The 2002 team doesn't get a lot of love because Gibbons was outcoached pretty bad against Ignatius in the regular season (lost 25-2) and we lost an epic playoff game against Harding where it looked like we were going to win 16-15. Harding hit a huge pass play with less than a minute left to set up the game winning FG. Someone brought it up in a post above but I miss that Division 1, there were years where you could have had 5 or 6 teams end up with the title legitimately.

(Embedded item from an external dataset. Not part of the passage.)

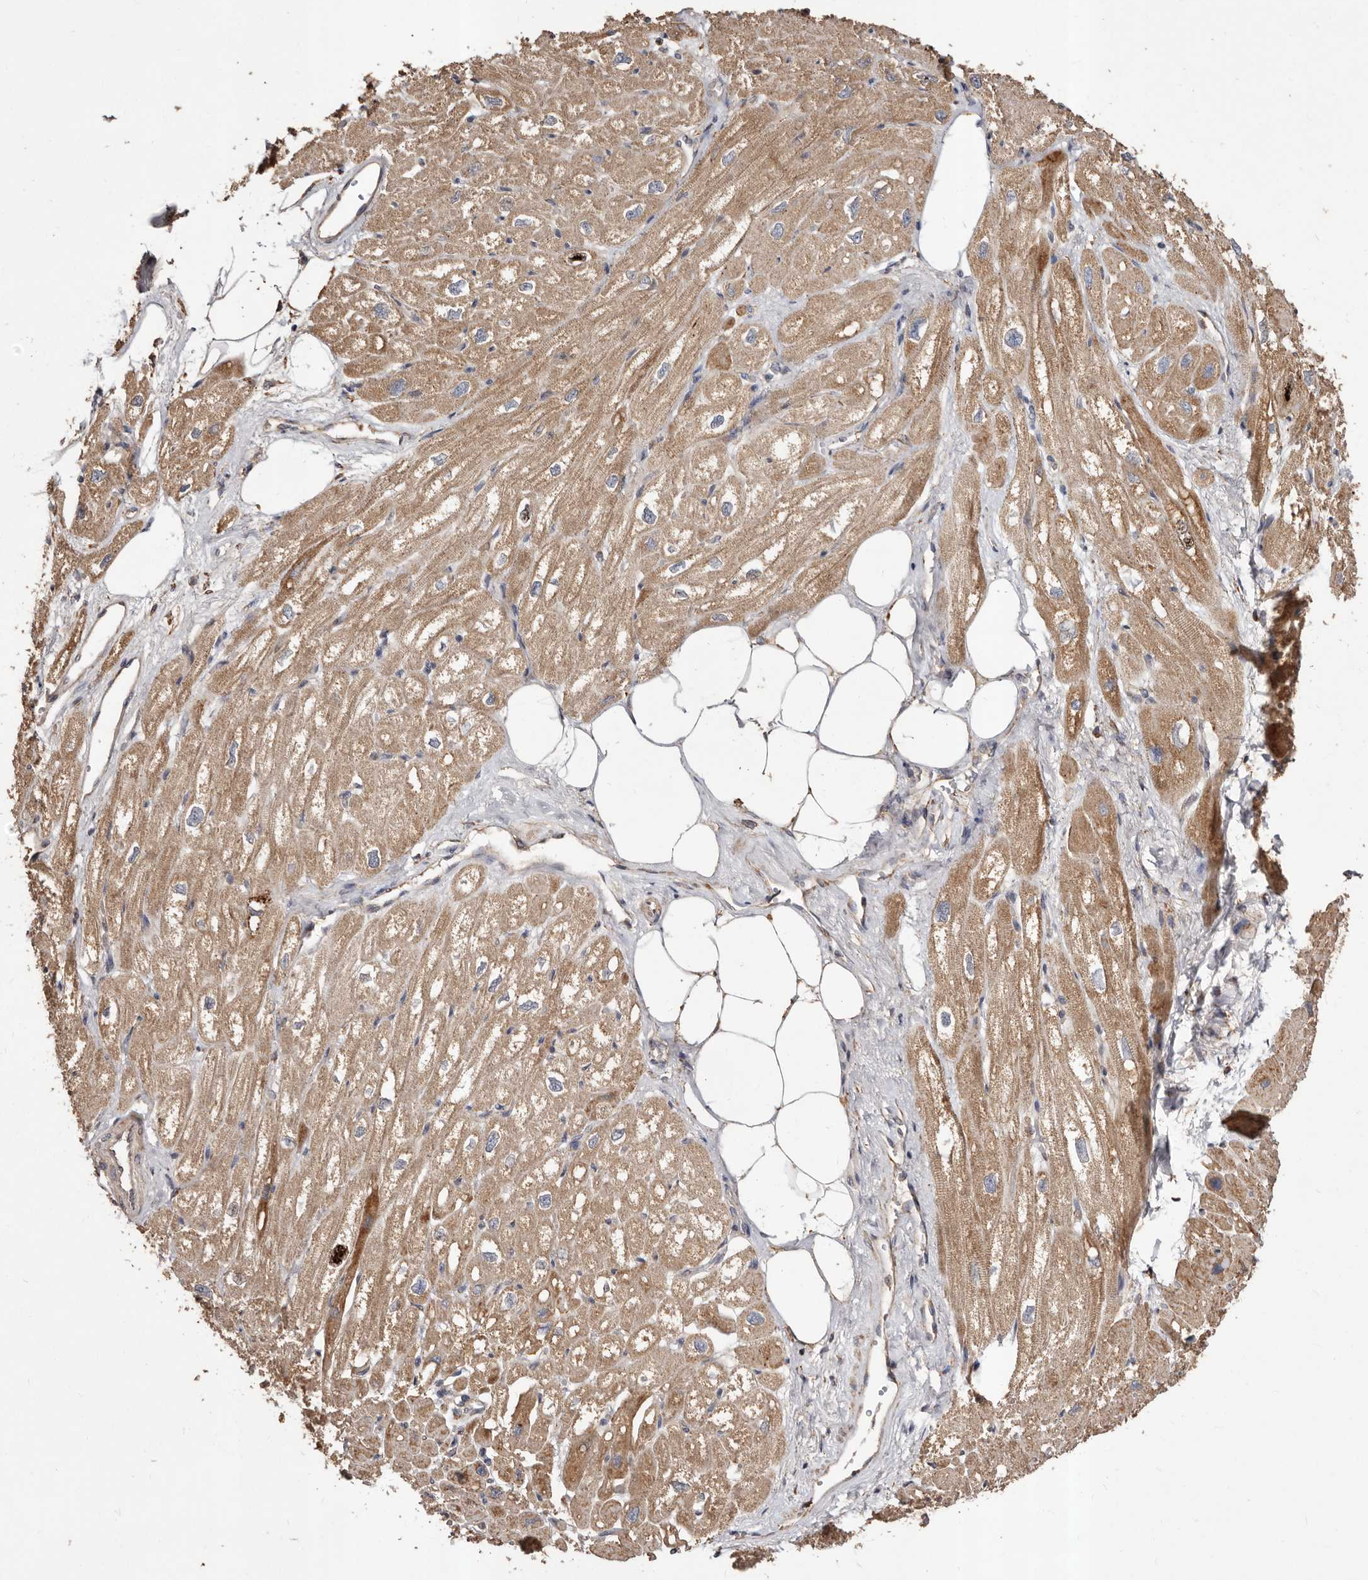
{"staining": {"intensity": "moderate", "quantity": ">75%", "location": "cytoplasmic/membranous"}, "tissue": "heart muscle", "cell_type": "Cardiomyocytes", "image_type": "normal", "snomed": [{"axis": "morphology", "description": "Normal tissue, NOS"}, {"axis": "topography", "description": "Heart"}], "caption": "Heart muscle was stained to show a protein in brown. There is medium levels of moderate cytoplasmic/membranous positivity in about >75% of cardiomyocytes.", "gene": "STEAP2", "patient": {"sex": "male", "age": 50}}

To answer Worm02's question about really good vs. great. I think you have to look at each year and think about the talent they had and what they did with it against the schedule they played along with expectations. The '03 team had 4 classic games, a 27-20 loss to WGH in the regular season, a nightmare loss against Brian Hoyer's St. Ignatius team 20-17, playoff wins over Harding 21-13 and Mentor 13-10. The 2012 team went undefeated and had more talent but against a softer schedule I would say. And just because they scored a ton of points didn't mean they weren't vulnerable. 2003 beat Massillon 27-6, not much of a blow out points wise but I don't think Massillon moved the ball past the 50 all game, their touchdown was a fumble return by an Ed's d-lineman who ran the wrong way. 2012 beat everyone, including a couple of shoot outs but lost a shoot out too. Same with 2013. I'd put all 3 teams in the really good category.
1975, 2014, 2005, 2023, I think those are the best teams Ed's ever had.